A great weekend in Scotland’s great outdoors
It seems that the god of outdoors weather was out with us this weekend. The G-Force and I had planned a weekend that would include some Munro bagging and a big cycle. I’d fancied the cycle on the Saturday and then mountain walking on the Sunday but The G-Force insisted he’d checked the weather and we should go for the Munros on the Saturday and the cycle on the Sunday. Hmm. Well, I never normally trust the Scottish weather but this time I went with The G-Force’s weather predictions and it was absolutely the right thing to do.
An start of 5am on the Saturday also helped. Reaching Laggan before 8am we set off to summit the three Munros, Carn Liath (1006m), Stob Poite Coire Ardair (1054m) and Creag Meagaidh (1128m) in warm sunshine. The climb was steady and made a great deal easier than the average Munro thanks to a path. To begin with the path was the kind you’d expect in a tourist attraction (all carved out and properly gravelled). This path actually headed for miles along the valley base to a stunning corrie and lochan. I wondered how long it must have taken to build!
However, we soon split from this path to walk steeply uphill and on a more natural and sometimes faded out trail. Still, compared to the heather and moon grass terrain of recent Munro outings, this route was very pleasant indeed. It didn’t even seem to take us too long to gain sight of the Munro summit of Carn Liath – although as is so often the case it took us a bit longer than we’d imagined to actually reach it. As ever the views across the surrounding countryside were fabulous, and in particular we “wowed” over the banks of gorgeous wild bluebells.
We were still feeling lucky not have felt any rain as we headed on to Munro number two, Stob Poite Coire Ardair. Hiking across moorland we made easy work of the required descent and ascent (to qualify as a Munro proper, rather than a Munro top, there needs to be at least 500ft of descent and ascent between each summit). Although this Munro sports an interesting name, translated as the Peak of The Point of the High Corrie – and indeed the views of the high cliffs and corrie/lochan far below were magnificent – the summit itself was quite average. We weren’t even sure we had reached it but looking back after passing by we realised we had gained the highest point.
Creag Meagaidh by contrast was a much more rewarding bag. By this time the weather had turned a little and we felt the first spots of rain but now we needed to concentrate on our route. (We were thankful we’d set off so early in the day.) We first headed via the “window”, a gully between two steep slopes that looks ominous from a distance but close up seemed nothing more than a quick descent and ascent. And then came another climb. Heading into cloud we kept our eyes focused on the path and then on the line of mini cairns that led upwards.
You could be fooled on this Munro into thinking that the first huge cairn that you reach is the top. It’s not. This is called Mad meg’s Cairn. The summit proper is another 500m or so further on and we were forced to navigate carefully by compass to reach it as the cloud had now completely enshrouded us.
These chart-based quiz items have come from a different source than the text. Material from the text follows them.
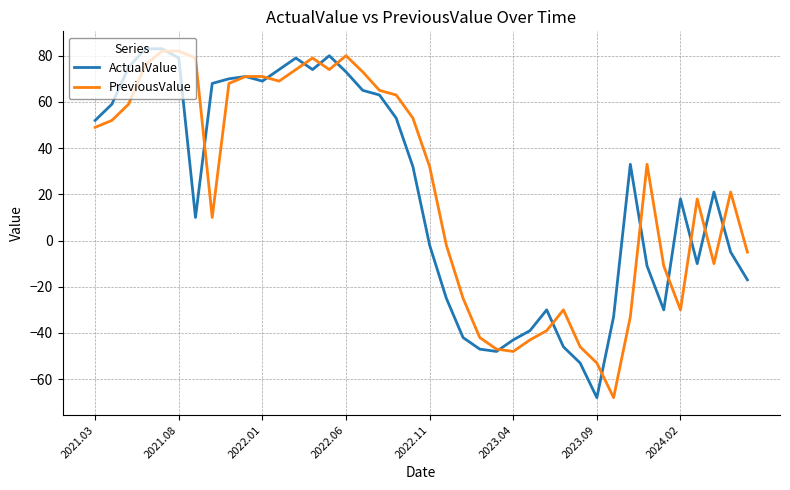

List the series in order of their overall mean, highest first.

PreviousValue, ActualValue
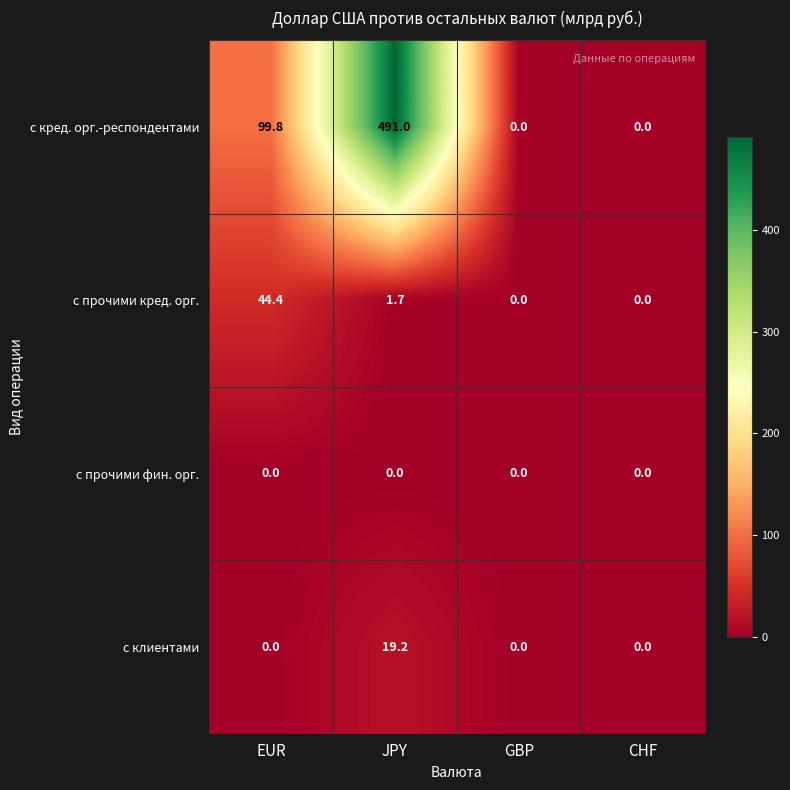

Reading left to right, extract all data points from this chart.

с кред. орг.-респондентами: EUR=99.8	JPY=491.0	GBP=0.0	CHF=0.0
с прочими кред. орг.: EUR=44.4	JPY=1.7	GBP=0.0	CHF=0.0
с прочими фин. орг.: EUR=0.0	JPY=0.0	GBP=0.0	CHF=0.0
с клиентами: EUR=0.0	JPY=19.2	GBP=0.0	CHF=0.0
We didn’t hang around and made a quick descent, again back into the dry and warmth below the cloud line. Heading down via that “window” the descent was speedy and we then joined the “nice path” at the lochan and walked for miles out through the valley floor. This was a tiring section but the views were fabulous and it was only mid afternoon when we again reached the car.
One day and three Munros would be enough for most people but on Sunday we were determined to do some miles on the bikes. (We’re doing a triathlon in a few weeks and then there’s the ever looming Bealach Mor in September!). While the forecast for the north has been less than favourable on the Sunday we had been assured of warmer weather for the west. And for once the report was right. We enjoyed a beautiful cycle of around 45 miles from Aberfoyle, via Callandar and then around Loch Katrine. This distance would normally be more than enough for me and after the previous day’s Munro exertions my thighs were definitely lacking in oomph. But we made it – and I really enjoyed the outing.
While the G-Force even found some energy to head off for a tri club swimming session that evening I bunked off, sat on the sofa and ate crisps and drank wine. Well, I can do normal couch potato style stuff sometimes you know!
This weekend made me so thrilled to have Scotland’s great outdoors on my doorstep.